Baloji "Hotel Impala" : son premier album solo le 4 février 2008 sur Hostile

Baloji "Hotel Impala" : son premier album solo le 4 février 2008 sur Hostile

Baloji, ex-Malfrats Linguistiques, qui était devenu Starflam (soit Malfrats écrit à l'envers), se prépare à déferler sur le devant de la scène avec un premier album solo, intitulé « Hotel Impala » et à paraître le 4 février 2008 sur Hostile. « L'album s'appelle 'Hotel Impala', du nom du motel que mon père possédait à Kolwezi au Katanga, un motel qui a été détruit lors des violences du début des années 90 », a confié Baloji. « Déconcertant moment où ce qui ressemble à la victoire du peuple coïncide pour mon père avec la faillite ! Et lui de disparaître. Honte ? Fierté ? Je l'ignore… ». Né à Lubumbashi, au Congo, Baloji a suivi son père qui l'a ramené en Belgique, où il s'y est installé à l'âge de quatre ans.

« Mon nom veut dire 'sorcier', c'est lourd à porter », a confié Baloji. « Chez nous ça désigne le mal, comme ici Lucifer ou Judas. Longtemps, j'ai eu du mal à l'accepter. J'ai même tenté de le retirer quand j'ai obtenu ma nationalité, mais en vain. Mais aujourd'hui avec 'Hotel Impala', j'ai voulu m'accepter, être en phase avec mon for intérieur et me réconcilier enfin avec le passé ». Nappées d'influences soul, afro beat, chanson et hip-hop, « Hotel Impala », le premier album solo de Baloji témoigne d'un ton inspiré et nouveau. Vraie bande originale d'une vie épique, Baloji emmène le public depuis les récits de sa prime enfance au Congo à ceux de son existence en Belgique au sein d'une famille d'adoption. Baloji pose un regard afropéen, quelque chose comme un refus de juger son pays et ses parents dès lors qu'il ignore beaucoup d'eux.
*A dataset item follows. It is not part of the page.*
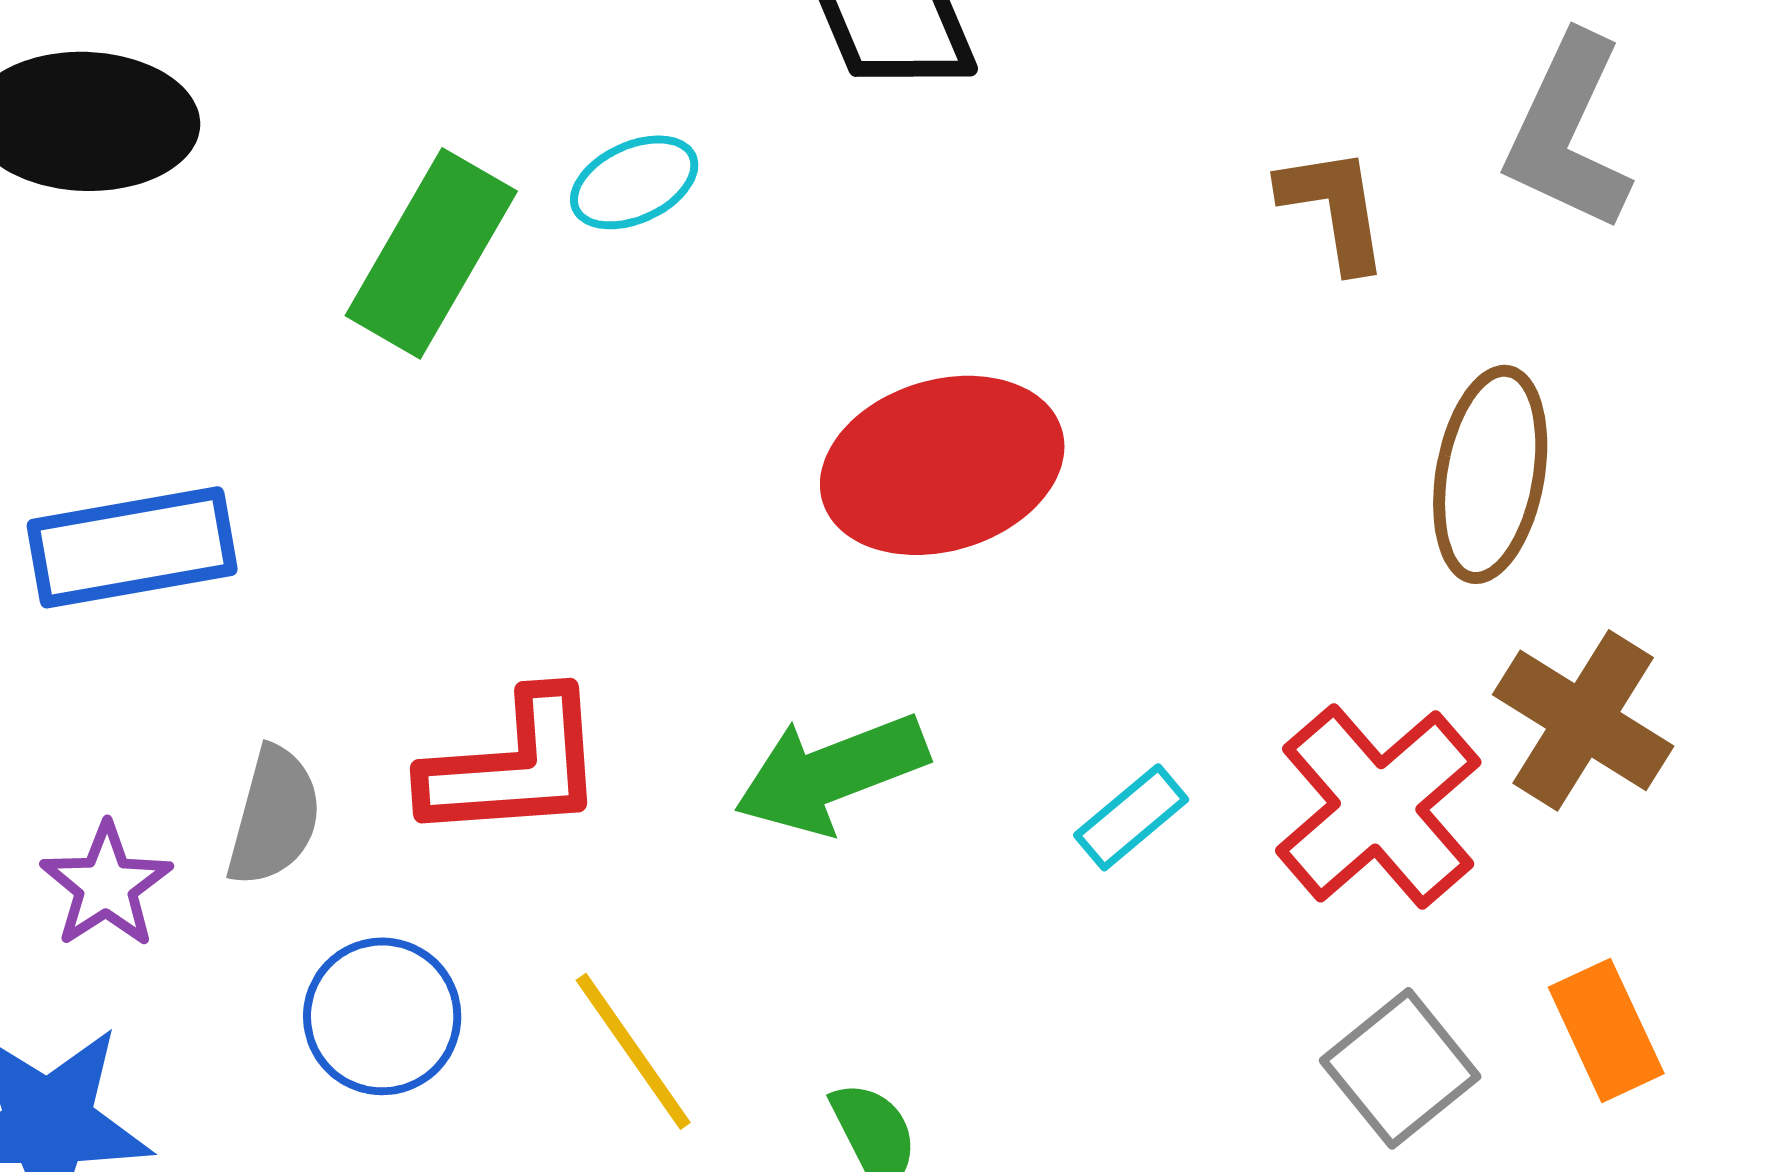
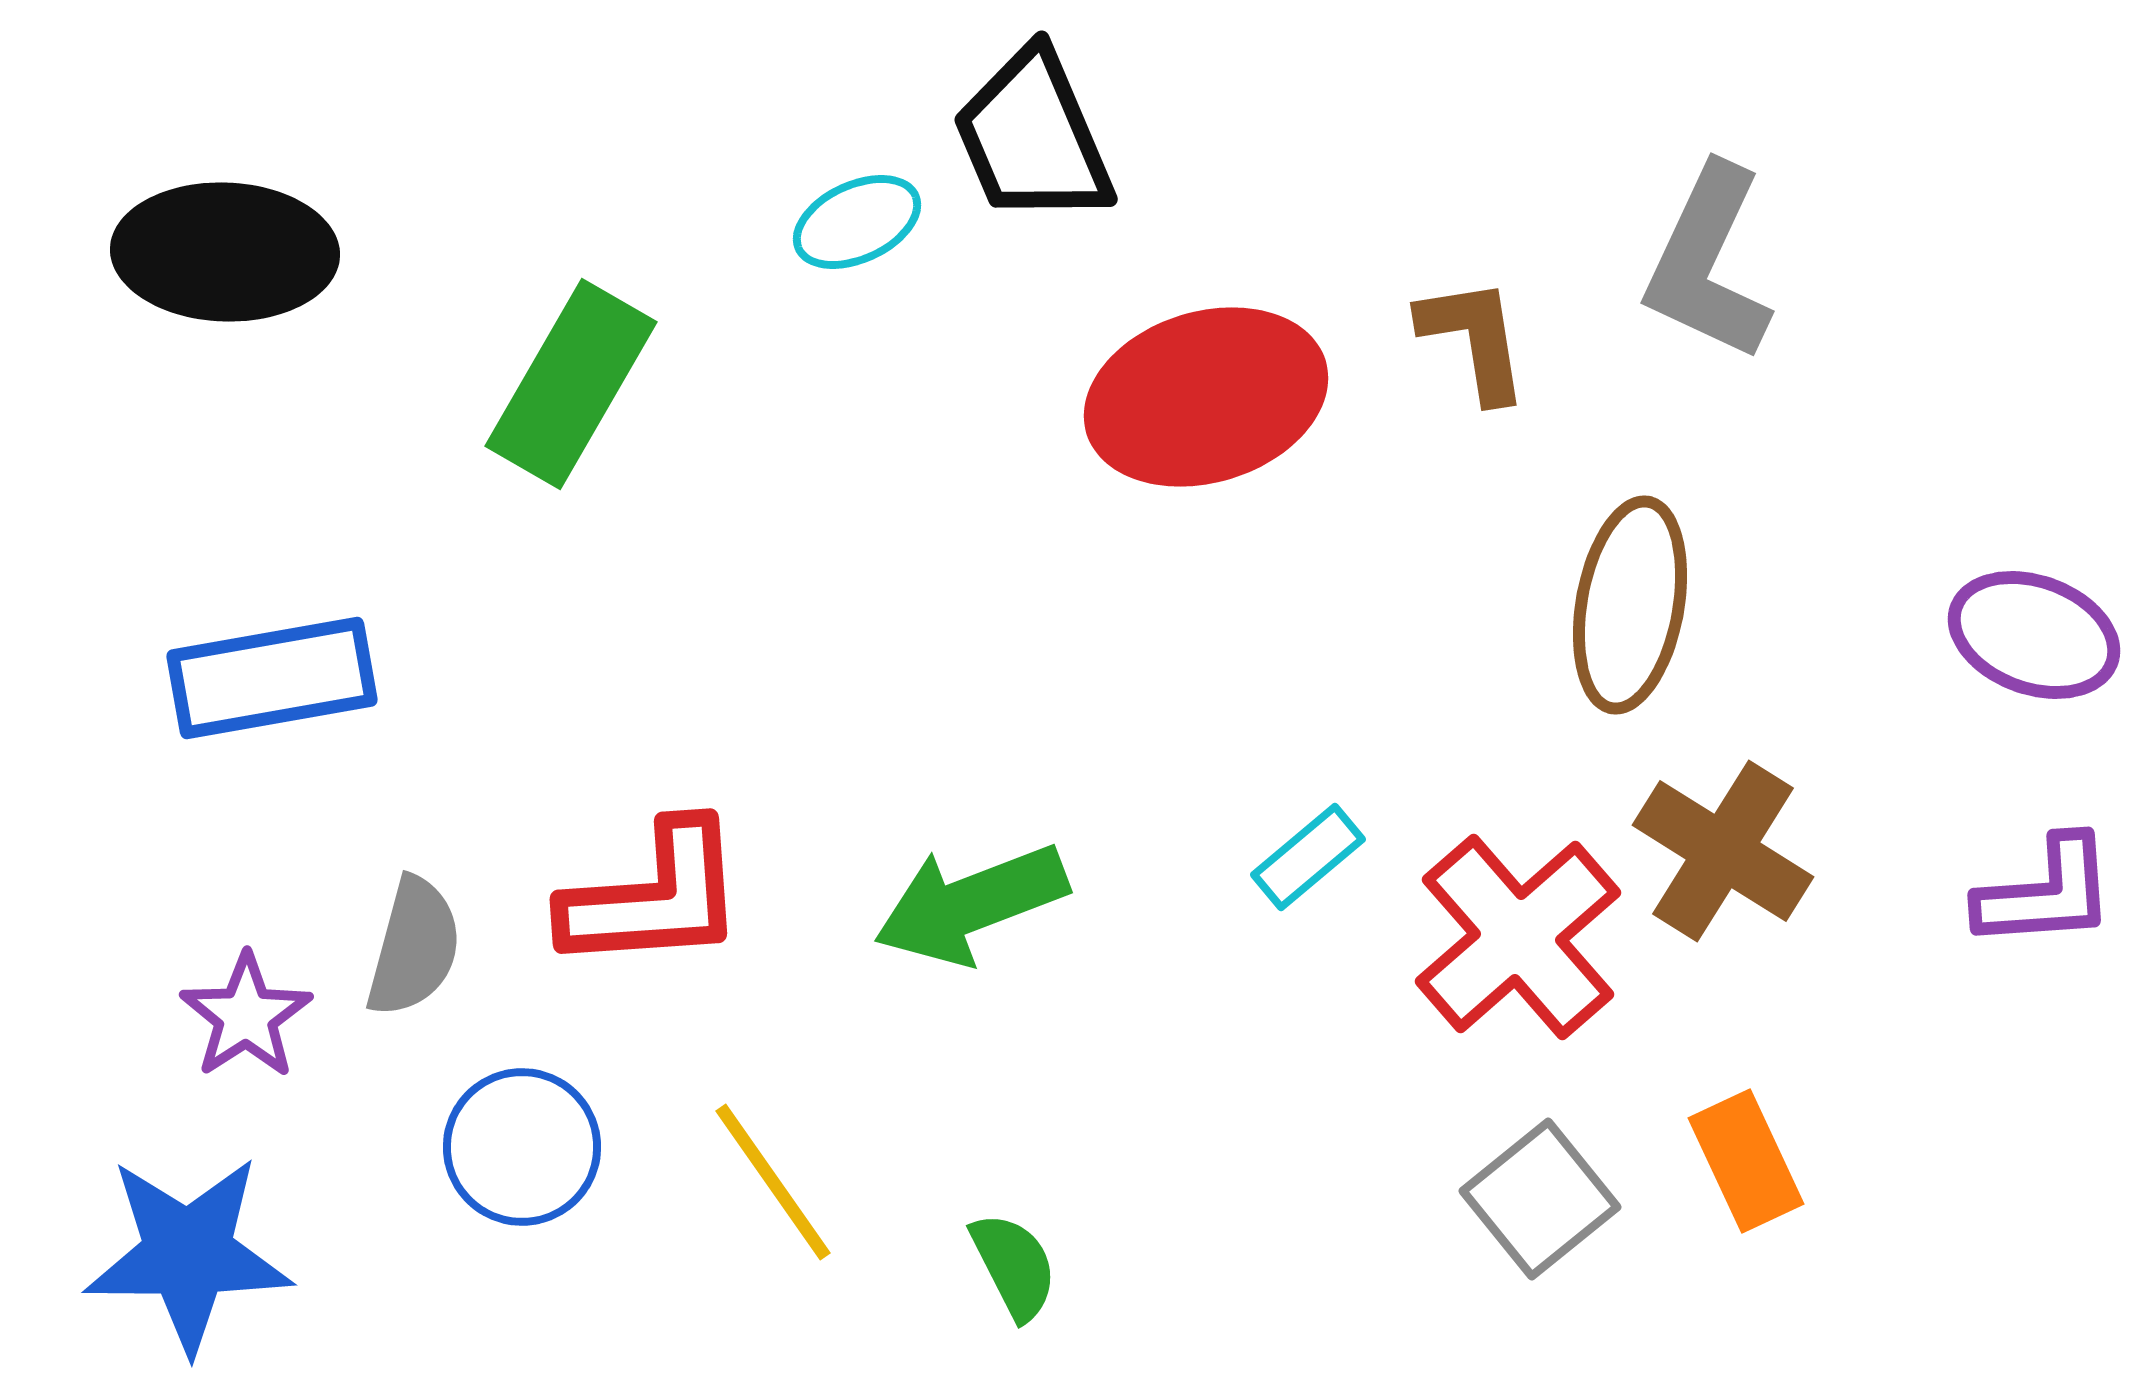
cyan ellipse: (634, 182) -> (857, 222), moved
red ellipse: (942, 465) -> (1206, 397), moved
cyan rectangle: (1131, 817) -> (1308, 857), moved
Ces histoires poignantes sur un flow tendu font de « Hotel Impala » une perle rare dont on ne sort pas indemne. Pour ses lyrics explicites, Baloji utilise des mots affûtés, va chercher au tréfonds de sa mémoire blessée les souvenirs, les odeurs, les images de son enfance. « Tout Ceci Ne Vous Rendra Pas Le Congo » est à ce titre la pierre angulaire de « Hotel Impala », avec son texte fleuve d'une centaine de rimes et ses flashes surgis du passé. Dans « Entre Les Lignes », Baloji raconte son arrivée en Belgique et la rencontre avec sa belle-famille. « Ostende Transit » exorcise les plaies de l'enfance. Sur « Repris De Justesse », Baloji raconte ses trois années de vie de sans-papiers, avant qu'il n'obtienne le sésame ultime, sa carte d'identité belge. « Hotel Impala » se conclut judicieusement par la reprise d'un inédit de Marvin Gaye, rebaptisé « Nakuenda » (« rentrer » en swahili), un titre aux textes prédestinées, le deuxième monument de « Hotel Impala ».

La production de Baloji est racée, truffée de cuivres rutilants, de guitares funky et de groove grave. Sur des beats organiques et des instrumentaux ambitieux, « Hotel Impala » fait appel à près de 56 musiciens, dont des chorales, des cordes et des beatmakers. Quelques invités de marque aussi, dont Amp Fiddler, le chanteur et claviériste américain qui tourne avec Parliament/Funkadelic et Prince, Ella Woods, la chanteuse des Platters, Gabriel Rios, Marc Moulin et les Glimmers. Baloji a composé six des 17 titres de ce premier album solo mixé par Philippe Weiss (NTM, Diam's, Aznavour). Baloji viendra présenter au public la version live de « Hotel Impala » au « Café De La Danse », à Paris, le 15 février 2008. La billetterie est ouverte, réservations dans les points de vente habituels.